** ASSIGNED TASK **
Copy out the text of all the records, swapping "LEARN MORE" for "READ MORE" and leaving everything else unchanged. Omit the pictures.
── EXTRACTED RECORDS ──
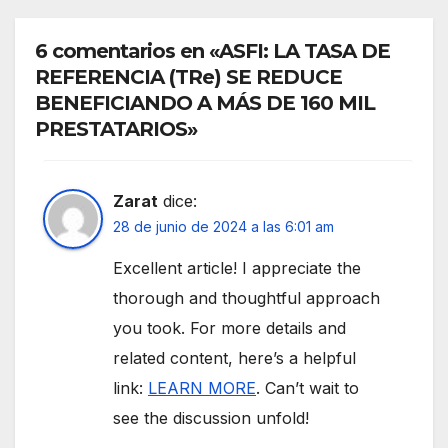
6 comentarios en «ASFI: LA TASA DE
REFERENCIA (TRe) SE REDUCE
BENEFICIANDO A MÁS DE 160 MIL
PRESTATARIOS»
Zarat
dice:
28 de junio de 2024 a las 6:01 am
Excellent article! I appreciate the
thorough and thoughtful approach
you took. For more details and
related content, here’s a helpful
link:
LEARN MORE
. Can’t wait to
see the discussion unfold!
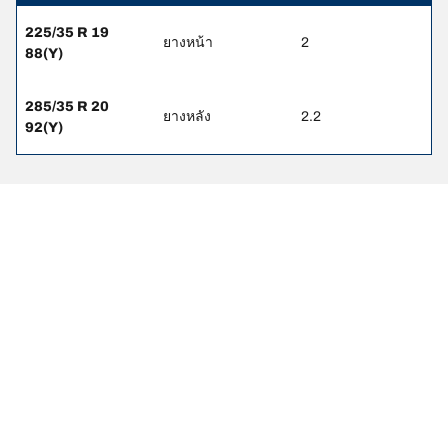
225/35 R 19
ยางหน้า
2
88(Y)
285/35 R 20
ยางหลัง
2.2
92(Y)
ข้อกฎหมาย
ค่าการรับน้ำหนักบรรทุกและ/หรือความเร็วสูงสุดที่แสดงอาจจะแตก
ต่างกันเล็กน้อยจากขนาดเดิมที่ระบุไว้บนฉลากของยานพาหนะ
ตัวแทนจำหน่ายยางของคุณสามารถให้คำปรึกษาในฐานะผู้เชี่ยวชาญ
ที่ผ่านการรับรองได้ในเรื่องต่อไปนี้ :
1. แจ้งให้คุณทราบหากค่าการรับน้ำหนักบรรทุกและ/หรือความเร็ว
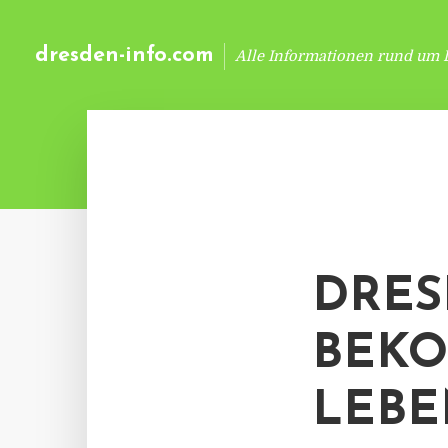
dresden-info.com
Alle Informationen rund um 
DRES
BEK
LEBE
───
** RESPONSE TO THE TASK **
6 comentarios en «ASFI: LA TASA DE
REFERENCIA (TRe) SE REDUCE
BENEFICIANDO A MÁS DE 160 MIL
PRESTATARIOS»
Zarat
dice:
28 de junio de 2024 a las 6:01 am
Excellent article! I appreciate the
thorough and thoughtful approach
you took. For more details and
related content, here’s a helpful
link:
READ MORE
. Can’t wait to
see the discussion unfold!
225/35 R 19
ยางหน้า
2
88(Y)
285/35 R 20
ยางหลัง
2.2
92(Y)
ข้อกฎหมาย
ค่าการรับน้ำหนักบรรทุกและ/หรือความเร็วสูงสุดที่แสดงอาจจะแตก
ต่างกันเล็กน้อยจากขนาดเดิมที่ระบุไว้บนฉลากของยานพาหนะ
ตัวแทนจำหน่ายยางของคุณสามารถให้คำปรึกษาในฐานะผู้เชี่ยวชาญ
ที่ผ่านการรับรองได้ในเรื่องต่อไปนี้ :
1. แจ้งให้คุณทราบหากค่าการรับน้ำหนักบรรทุกและ/หรือความเร็ว
dresden-info.com
Alle Informationen rund um 
DRES
BEK
LEBE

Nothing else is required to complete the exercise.